PTC says Q4 revenue will be low because of … subs

Oct 3, 2016 | Hot Topics

PTC just announced preliminary results for Q4 of fiscal 2016 (ended last week) that show bookings will be well ahead of plan but revenue lower than expected. Blame math: more buyers chose subscriptions than perpetuals, which means revenue will be below expectations — and that means profit will be lower, too.

PTC said that it looks like bookings for Q4 are higher than expected, around $140 million, versus the previous guidance of around $115 million, including 2 mega deals (over $5 million each in bookings). That’s good, BUT: PTC thinks subscription will be around 70% of bookings, WAY higher than earlier guidance of 46%. More subscriptions means fewer perpetuals which means lower than expected revenue. The commissions to be paid because of beating targets also means that earnings per share will be below guidance.

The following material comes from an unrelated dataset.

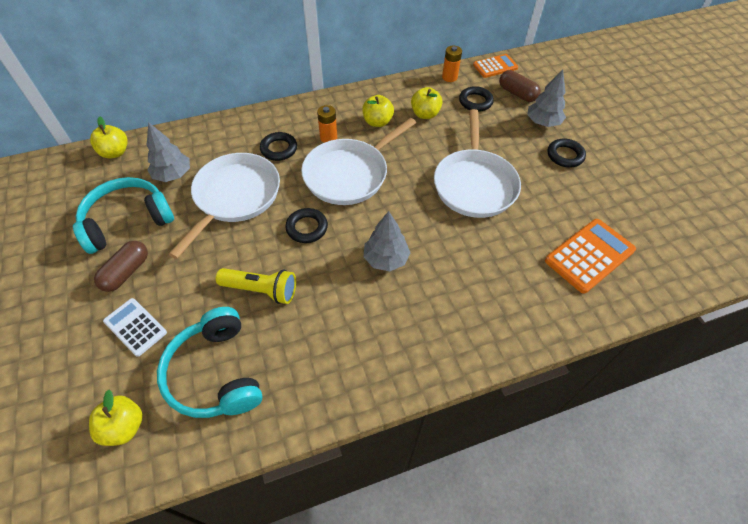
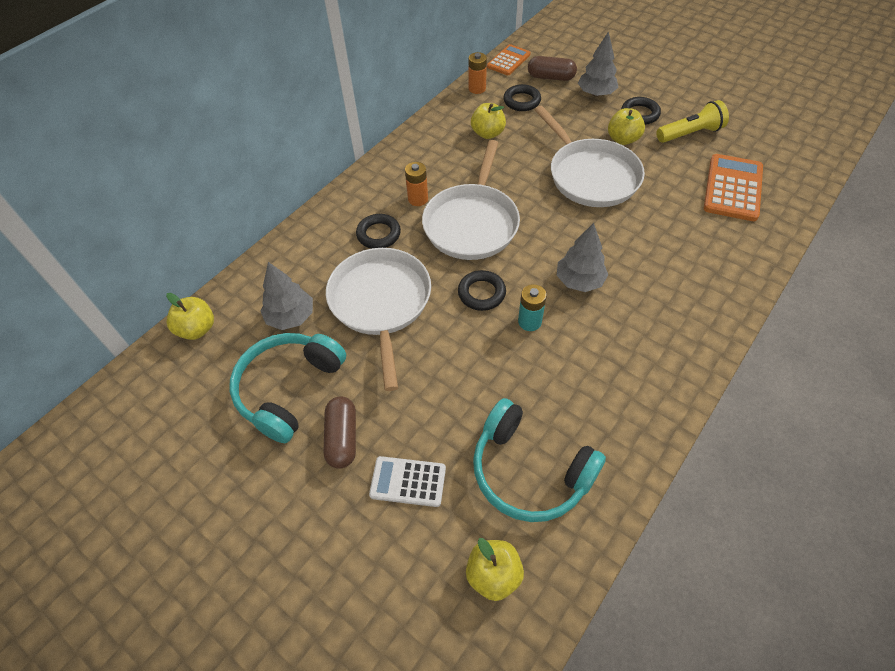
camera: 30 degrees left, 0 degrees up
(261, 290) = (496, 373): yellow flashlight -> yellow flashlight (690, 133)
(320, 268) = (529, 321): none -> turquoise battery
(377, 122) = (450, 161): yellow apple -> yellow apple (623, 139)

The preannouncement also said that PTC scored a “competitive PLM displacement within one of the top Tier 1 global automotive suppliers”, as well as a “worldwide cloud implementation of PTC’s service parts management solution” – both in the same breath as the big deals. Combine the deals with the better than expected sales and, happy investors.

We’ll learn more on October 26, when PTC releases final data for the quarter.

What does it all mean? Several things to unpack here. First of all, customers like/dislike subs depending upon the advantages they see at any given moment. Perhaps these big deals went with subs (we don’t know that; I’m inferring) because of the flexibility in adding users in waves, or because they can add cloud users as needed. To say that subscriptions are good or bad misses the point: they’re a business model alternative (in PTC’s case) that offers benefits that are unique to each buyer.

Next, it’s really hard to align incentive programs to expectations. PTC seems to be saying that one reason earnings will be lower than expected is because of the compensation to be paid for exceeding subscription targets. It has also offered incentives to customers to get them to buy subscriptions — both of which likely played a role in the top and bottom line results. How do you get it just right? Trial and error, and all of the PLMish vendors are trying to figure out the right balance for internal and external motivators.

Finally, that competitive PLM displacement. PTC’s public comments have been so focused on IoT of late, that it’s good to see management’s focus isn’t completely removed from PLM. Nice. I’ve asked for more details and will update if I learn more.

For those who ask about preannouncements: PTC did this today to make known that revenue would be below the low end of guidance and likely also to set the tone for other earnings calls. Arch rival DS will now have to answer investor questions on October 25 about whether it lost an account to PTC, what its plans are about subscriptions and other items. PTC gets to control the conversation, at least for now.